HEYKELİN İNCE İŞÇİLİK DETAYLARI GÖZ KAMAŞTIRIYOR
Maraş Aslanı’nın sanatsal detayları, dönemin heykeltıraşlık ustalığını gözler önüne seriyor. Aslanın yuvarlak işlenmiş kafa kısmı, belirgin göz, kulak ve burun detaylarıyla dikkat çekiyor. Boynunu çevreleyen güçlü yeleler, estetik bir görünüm veren elmas motifleriyle süslenmiş. Aslanın açık ağız kısmındaki altlı üstlü dişlerin düzeni ve en uzun dişlerin birbirine teması, heykele canlı ve etkileyici bir ifade kazandırıyor. Heykeltıraşlar, ön ayaklardaki derin kabartmalarla pençeleri ve parmakları ayrıntılı biçimde şekillendirirken, arka ayaklara kıvrılarak hareketlilik katan kuyruğu sadece yandan oyarak farklı bir dinamizm yakalamışlar.
HİYEROGLİF YAZITLAR GEÇ HİTİT KRALLIĞI’NIN TARİHİNİ ANLATIYOR
Maraş Aslanı’nı sadece bir heykel olmaktan çıkarıp bir tarih vesikasına dönüştüren en önemli unsur, heykelin sol tarafına işlenmiş olan hiyeroglif yazıtlardır. Bu yazıtlar, bölgede hüküm süren Gurgum Kralları’nın soy ağacını ve özellikle III. Halpuruntaş dönemine ait önemli bilgileri içeriyor. Yazıtta, Kral Halpuruntaş’ın tanrılar tarafından sevilen, halk tarafından tanınan ve şehirleri yeniden inşa eden bir lider olduğu vurgulanıyor. Bu hiyeroglifler, Geç Hitit toplumunun yalnızca sanatsal anlayışını değil; siyasi yapısını ve kültürel inançlarını da aydınlatan eşsiz ipuçları sunuyor.

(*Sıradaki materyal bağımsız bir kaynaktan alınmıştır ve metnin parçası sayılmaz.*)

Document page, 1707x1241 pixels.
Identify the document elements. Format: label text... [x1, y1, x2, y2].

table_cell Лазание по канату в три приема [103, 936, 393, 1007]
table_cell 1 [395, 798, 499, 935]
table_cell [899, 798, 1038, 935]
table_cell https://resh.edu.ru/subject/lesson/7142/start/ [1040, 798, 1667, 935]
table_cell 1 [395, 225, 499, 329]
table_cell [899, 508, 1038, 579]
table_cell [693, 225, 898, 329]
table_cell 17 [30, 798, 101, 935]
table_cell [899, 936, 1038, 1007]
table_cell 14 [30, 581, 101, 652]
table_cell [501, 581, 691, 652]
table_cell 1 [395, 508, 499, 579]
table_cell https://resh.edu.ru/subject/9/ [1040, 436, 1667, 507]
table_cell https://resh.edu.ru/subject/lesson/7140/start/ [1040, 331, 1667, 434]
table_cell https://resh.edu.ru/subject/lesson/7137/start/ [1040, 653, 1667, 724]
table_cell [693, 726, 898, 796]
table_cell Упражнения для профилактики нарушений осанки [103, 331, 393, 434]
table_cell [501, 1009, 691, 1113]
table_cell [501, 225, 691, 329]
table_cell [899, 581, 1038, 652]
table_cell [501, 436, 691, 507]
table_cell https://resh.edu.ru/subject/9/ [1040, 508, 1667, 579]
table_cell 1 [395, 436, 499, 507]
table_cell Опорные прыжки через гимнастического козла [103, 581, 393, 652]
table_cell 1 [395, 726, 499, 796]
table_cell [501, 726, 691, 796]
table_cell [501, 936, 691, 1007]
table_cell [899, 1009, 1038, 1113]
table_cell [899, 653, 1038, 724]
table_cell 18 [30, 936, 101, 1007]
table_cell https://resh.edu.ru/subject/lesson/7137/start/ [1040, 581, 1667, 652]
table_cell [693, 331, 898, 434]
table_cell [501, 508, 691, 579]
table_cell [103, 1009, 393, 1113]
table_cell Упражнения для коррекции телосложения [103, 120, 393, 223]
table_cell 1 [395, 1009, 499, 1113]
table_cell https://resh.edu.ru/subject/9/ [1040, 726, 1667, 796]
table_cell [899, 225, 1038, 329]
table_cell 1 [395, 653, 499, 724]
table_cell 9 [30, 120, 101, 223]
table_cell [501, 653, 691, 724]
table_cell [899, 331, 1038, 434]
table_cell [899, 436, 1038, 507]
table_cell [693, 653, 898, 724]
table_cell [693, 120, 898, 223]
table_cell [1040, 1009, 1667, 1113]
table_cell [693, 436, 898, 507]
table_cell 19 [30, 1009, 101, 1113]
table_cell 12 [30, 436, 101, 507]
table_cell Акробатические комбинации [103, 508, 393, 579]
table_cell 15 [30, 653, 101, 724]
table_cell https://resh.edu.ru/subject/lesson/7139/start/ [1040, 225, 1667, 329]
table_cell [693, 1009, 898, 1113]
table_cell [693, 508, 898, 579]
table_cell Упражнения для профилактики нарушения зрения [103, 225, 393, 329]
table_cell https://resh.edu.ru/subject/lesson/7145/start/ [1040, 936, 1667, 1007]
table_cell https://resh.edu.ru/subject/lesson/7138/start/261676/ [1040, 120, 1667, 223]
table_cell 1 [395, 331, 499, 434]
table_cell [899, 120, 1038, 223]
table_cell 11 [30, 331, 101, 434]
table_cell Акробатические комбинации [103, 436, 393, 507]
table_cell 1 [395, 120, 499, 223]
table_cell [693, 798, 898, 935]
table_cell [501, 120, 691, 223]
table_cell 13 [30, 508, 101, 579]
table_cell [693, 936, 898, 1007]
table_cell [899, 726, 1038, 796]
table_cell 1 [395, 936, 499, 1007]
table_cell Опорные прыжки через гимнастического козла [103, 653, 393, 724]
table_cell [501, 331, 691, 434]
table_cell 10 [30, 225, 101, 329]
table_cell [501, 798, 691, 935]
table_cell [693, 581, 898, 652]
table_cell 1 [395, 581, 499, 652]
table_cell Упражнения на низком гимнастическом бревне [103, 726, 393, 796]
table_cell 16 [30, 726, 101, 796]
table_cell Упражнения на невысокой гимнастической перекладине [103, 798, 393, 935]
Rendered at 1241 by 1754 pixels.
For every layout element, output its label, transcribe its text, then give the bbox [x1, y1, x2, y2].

MARAŞ ASLANI’NIN KEŞFİ VE MÜZELER ARASI YOLCULUĞU
Maraş Aslanı’nın tarihi serüveni, 1883 yılında Maraş Kalesi’nde gerçekleştirilen kazılarda keşfedilmesiyle başladı. Keşfinin ardından 1886 yılından itibaren uzun yıllar boyunca İstanbul Arkeoloji Müzesi’nde sergilendi. Eser, 2013 yılında Kahramanmaraş’ın tarihi mirasına yeniden kavuşarak Kahramanmaraş Arkeoloji Müzesi’ne getirildi. Bugün müzede sergilenen heykel, ziyaretçilere Kahramanmaraş’ın binlerce yıllık kültürel hafızasına ve Geç Hitit Dönemi’nin sanat, sosyal ve kraliyet kültürüne yakından bakma fırsatı veriyor.